İşçiler, emekçiler! Tekel direnişinin ve Nisan-Mayıs sürecinin sınıf mücadelesindeki önemini iyi kavramalıyız. Tekel işçilerinin direnişi, yalnızca inatçılığı ve kararlılığıyla değil, burjuva hükümetini taciz eden eylem çeşitliliğiyle, işçi komite ve toplantılarıyla, dayanışma komite ve platformlarıyla, diğer işçi direnişleriyle dayanışma ve birleşik mücadele yönelimiyle, sendika bürokrasisinin sınırlarına dayanması ve aşma çabasıyla, önemli bir yerde durmaktadır.
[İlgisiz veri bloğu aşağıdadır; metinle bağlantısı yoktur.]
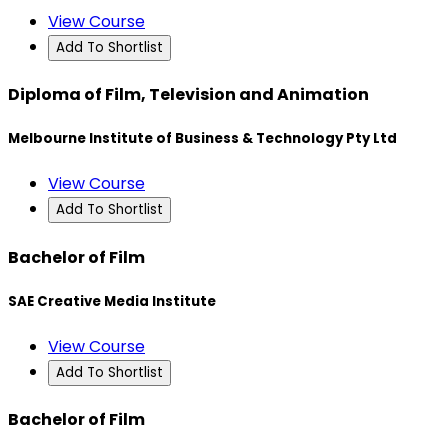
View Course
Add To Shortlist
Diploma of Film, Television and Animation
Melbourne Institute of Business & Technology Pty Ltd
View Course
Add To Shortlist
Bachelor of Film
SAE Creative Media Institute
View Course
Add To Shortlist
Bachelor of Film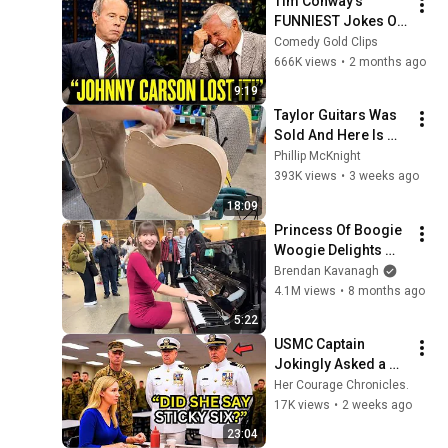
Tim Conway's 
FUNNIEST Jokes On 
The Tonight Show
Comedy Gold Clips
666K views
•
2 months ago
9:19
Taylor Guitars Was 
Sold And Here Is 
Why
Phillip McKnight
393K views
•
3 weeks ago
18:09
Princess Of Boogie 
Woogie Delights 
Everyone
Brendan Kavanagh
4.1M views
•
8 months ago
5:22
USMC Captain 
Jokingly Asked a 
Woman Her Call 
Her Courage Chronicles.
Sign – Until ‘STICKY 
17K views
•
2 weeks ago
SIX’ Made Him 
23:04
Freeze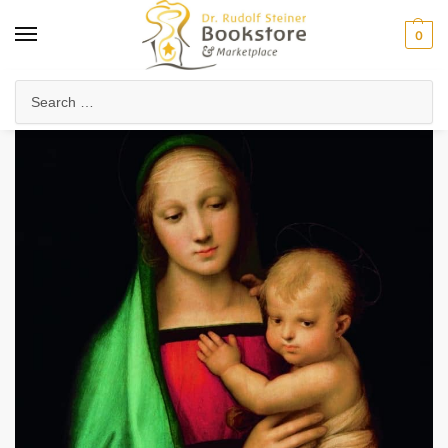
0
Home
Arts & Society
Visual Arts
Granducca Madonna
/
/
/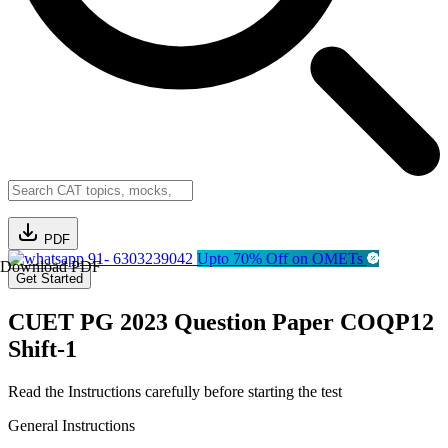
PDF
91- 6303239042
Upto 70% Off on OMETs
Download PDF
Get Started
CUET PG 2023 Question Paper COQP12
Shift-1
Read the Instructions carefully before starting the test
General Instructions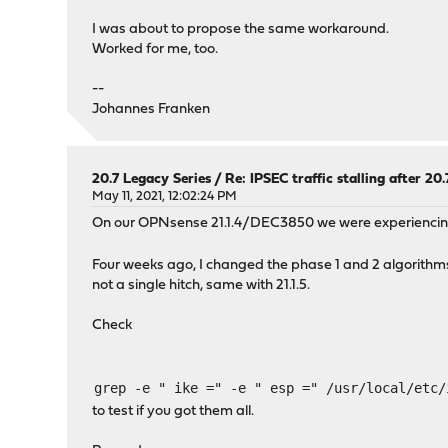
I was about to propose the same workaround.
Worked for me, too.
--
Johannes Franken
20.7 Legacy Series
/
Re: IPSEC traffic stalling after 20
May 11, 2021, 12:02:24 PM
On our OPNsense 21.1.4/DEC3850 we were experiencing s
Four weeks ago, I changed the phase 1 and 2 algorithm
not a single hitch, same with 21.1.5.
Check
grep -e " ike =" -e " esp =" /usr/local/etc/
to test if you got them all.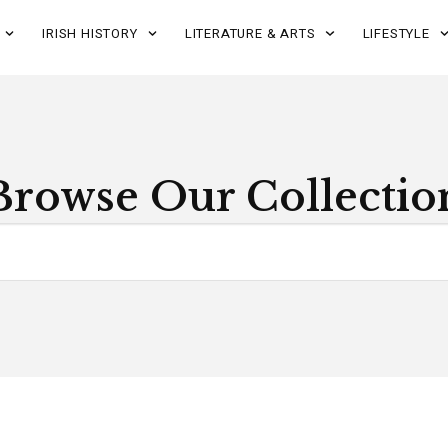
IRISH HISTORY
LITERATURE & ARTS
LIFESTYLE
Browse Our Collectio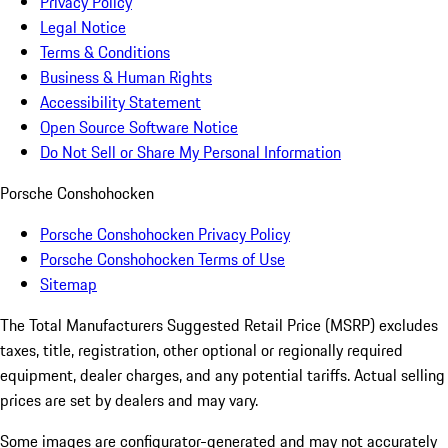
Privacy Policy
Legal Notice
Terms & Conditions
Business & Human Rights
Accessibility Statement
Open Source Software Notice
Do Not Sell or Share My Personal Information
Porsche Conshohocken
Porsche Conshohocken Privacy Policy
Porsche Conshohocken Terms of Use
Sitemap
The Total Manufacturers Suggested Retail Price (MSRP) excludes
taxes, title, registration, other optional or regionally required
equipment, dealer charges, and any potential tariffs. Actual selling
prices are set by dealers and may vary.
Some images are configurator-generated and may not accurately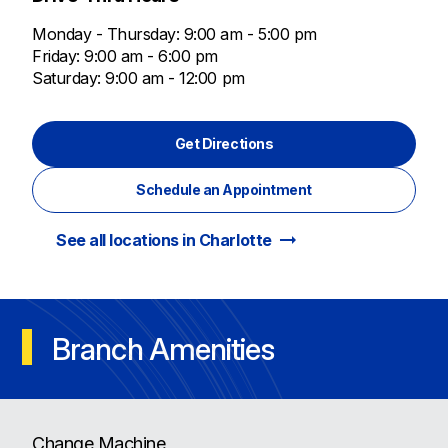
Monday - Thursday: 9:00 am - 5:00 pm
Friday: 9:00 am - 6:00 pm
Saturday: 9:00 am - 12:00 pm
Get Directions
Schedule an Appointment
arrow_right_alt
See all locations in Charlotte
Branch Amenities
Change Machine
Tekel direnişi, yalnızca Tekel işçilerinin direnişi olmaktan çoktan çıkmıştır. O bu yoldan ilerleyerek güç toplayacak işçi sınıfının, saldırganlığı ve pervasızlığı her geçen gün artan burjuvaziye karşı işçi sınıfının birleşik mücadele kanalı ve platformu haline gelmektedir.

Fabrikalarımızdan, işyerlerimizden, mahallelerimizden, okullarımızdan 1 Nisan Ankara eylemine katılımı örgütleyelim, güçlendirelim.

Fabrikalarımızda, işyerlerimizde, mahallelerimizde, okullarımızda Tekel işçileriyle, Marmaray’dan İSKİ‘ye, Tariş’ten Çemen Tekstil’e eylemli dayanışma komiteleri kuralım. 1 Nisan eylemi ile 1 Mayıs’a hazırlık çalışmalarını birleştirelim. 1 Mayıs ve 26 Mayıs’a dönük işçi komitelerimizi, işçi kurullarımızı kurarak, sendika patronlarının göstermelik yasak savıcı sözde genel grevlerinden farklı bir genel grev genel direnişin yolunu açmak ve tabandan örgütlemek için kolları sıvayalım.

Fabrikalarımızda, işyerlerimizde, mahallelerimizde, okullarımızda Tekel, Marmaray, İSKİ… ve sayısı her gün artan işçi direnişleriyle birlikte “Kölece Çalışmaya Kölece Yaşamaya Hayır!”, “Herkese İş, herkese İş Güvencesi”, “4-C, sözleşmelilik, taşeronluk sistemi ve tüm güvencesiz çalışma biçimleri kaldırılsın”, “İşten atılmalar yasaklansın”, “Parasız eğitim, sağlık, ulaşım” taleplerini yükseltelim.